Vor allem westdeutsche Kulturschaffende neigen dazu, die Bedeutung, die einem Musikwerk oder einer Opern- und Theaterpremiere in der DDR beigemessen wurde, zu verklären. Der langjährige Leiter der Westberliner Festspiele, Ulrich Eckhardt, sprach davon, dass kulturelle Vermittlung und Bildung in der DDR in die Breite gewirkt habe. Zugang zu Kultur war keine Frage von Geld: Kultur konnten sich alle Bürger leisten, sowohl aktiv wie auch passiv. Doch ist dadurch bei ihnen ein unzerstörbares Grundbedürfnis nach Kultur entstanden? Dann müsste jetzt mit der Regierung Merkel/Platzeck und dem Cellominister Tiefensee das kulturelle Paradies beginnen. Der Komponist Georg Katzer dämpft diesen Optimismus.
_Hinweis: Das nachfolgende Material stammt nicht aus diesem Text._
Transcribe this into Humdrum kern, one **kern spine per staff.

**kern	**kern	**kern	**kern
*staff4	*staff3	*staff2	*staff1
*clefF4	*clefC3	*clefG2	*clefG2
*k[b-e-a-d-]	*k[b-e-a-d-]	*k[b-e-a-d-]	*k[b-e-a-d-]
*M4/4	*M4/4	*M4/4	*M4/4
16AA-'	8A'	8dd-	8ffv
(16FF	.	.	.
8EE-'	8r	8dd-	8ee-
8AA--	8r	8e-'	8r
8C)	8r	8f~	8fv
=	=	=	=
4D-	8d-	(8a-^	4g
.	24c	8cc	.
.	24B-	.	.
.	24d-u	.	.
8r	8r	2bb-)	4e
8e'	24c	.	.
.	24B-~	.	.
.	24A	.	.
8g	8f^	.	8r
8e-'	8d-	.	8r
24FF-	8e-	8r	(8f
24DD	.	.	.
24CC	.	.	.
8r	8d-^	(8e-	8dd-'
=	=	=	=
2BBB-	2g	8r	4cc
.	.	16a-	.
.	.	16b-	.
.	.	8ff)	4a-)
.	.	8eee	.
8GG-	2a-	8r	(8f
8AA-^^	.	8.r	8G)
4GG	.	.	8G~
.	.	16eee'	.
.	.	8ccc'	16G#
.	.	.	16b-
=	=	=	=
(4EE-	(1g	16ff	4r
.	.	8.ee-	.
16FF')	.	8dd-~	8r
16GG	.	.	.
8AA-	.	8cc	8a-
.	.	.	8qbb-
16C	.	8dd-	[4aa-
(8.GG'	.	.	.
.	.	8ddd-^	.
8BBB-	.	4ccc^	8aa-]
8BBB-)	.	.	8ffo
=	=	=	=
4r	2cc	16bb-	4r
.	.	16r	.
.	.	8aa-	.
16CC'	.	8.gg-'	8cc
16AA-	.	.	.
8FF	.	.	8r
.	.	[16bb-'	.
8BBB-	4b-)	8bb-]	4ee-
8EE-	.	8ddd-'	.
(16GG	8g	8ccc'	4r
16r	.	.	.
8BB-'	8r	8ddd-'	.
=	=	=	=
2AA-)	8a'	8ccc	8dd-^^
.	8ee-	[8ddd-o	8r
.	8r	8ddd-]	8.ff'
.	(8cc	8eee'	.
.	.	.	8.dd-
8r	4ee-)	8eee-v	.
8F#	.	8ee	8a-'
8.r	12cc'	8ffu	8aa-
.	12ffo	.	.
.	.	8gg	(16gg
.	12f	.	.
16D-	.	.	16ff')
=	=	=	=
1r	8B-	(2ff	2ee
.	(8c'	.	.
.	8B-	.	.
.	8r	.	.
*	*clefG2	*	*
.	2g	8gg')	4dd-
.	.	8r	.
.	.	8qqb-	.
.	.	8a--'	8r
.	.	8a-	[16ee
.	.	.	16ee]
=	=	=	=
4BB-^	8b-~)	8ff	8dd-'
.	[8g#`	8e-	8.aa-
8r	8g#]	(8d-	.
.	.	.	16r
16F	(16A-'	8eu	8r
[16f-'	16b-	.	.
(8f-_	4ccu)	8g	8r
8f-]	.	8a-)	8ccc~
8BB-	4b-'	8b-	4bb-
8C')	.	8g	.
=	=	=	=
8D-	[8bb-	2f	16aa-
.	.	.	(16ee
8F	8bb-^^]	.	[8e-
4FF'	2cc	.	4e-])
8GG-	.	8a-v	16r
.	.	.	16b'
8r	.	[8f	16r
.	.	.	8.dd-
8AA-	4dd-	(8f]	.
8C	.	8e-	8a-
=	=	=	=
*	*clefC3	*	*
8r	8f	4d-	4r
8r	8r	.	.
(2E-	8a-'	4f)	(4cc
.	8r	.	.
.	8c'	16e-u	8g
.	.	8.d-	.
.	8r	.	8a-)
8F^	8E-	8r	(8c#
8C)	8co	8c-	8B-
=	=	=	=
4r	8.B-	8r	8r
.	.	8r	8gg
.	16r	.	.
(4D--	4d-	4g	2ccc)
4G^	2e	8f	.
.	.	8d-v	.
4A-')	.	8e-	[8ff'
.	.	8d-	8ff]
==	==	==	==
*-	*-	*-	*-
"Wenn wir von der Sozialisation in der DDR sprechen und aus der jetzt führende Politiker auch stammen. Man kann ja nicht sagen, dass das nun wirklich alle betroffen hat. Die beiden Spitzenpolitiker, die aus dem Osten kommen, haben ja einen anderen Entwicklungsweg, das sind ja Naturwissenschaftler. Da ist das Kulturbedürfnis vielleicht nicht ganz so stark ausgeprägt."

Über die Musikkultur Westdeutschlands wurde in Liebenberg kaum gesprochen. Das lag zunächst an den fehlenden Zeitzeugen. Aber auch daran, dass sich westdeutsche Musikheroen wie Stockhausen, Kagel, Henze und andere nie sonderlich um den Osten gekümmert haben. Sie sind dort mit Nichtachtung bestraft worden. Vielleicht ist die deutsche Musikwelt bis heute stärker geteilt, als viele wahrhaben wollen. Aber zum Glück gibt es ja die neuen ostdeutschen Erfolgreichen in der Popmusik wie "Silbermond" und "Tokio Hotel" - diese jungen Leute profitieren eindeutig vom ehemals guten Musikbildungssystem in der DDR.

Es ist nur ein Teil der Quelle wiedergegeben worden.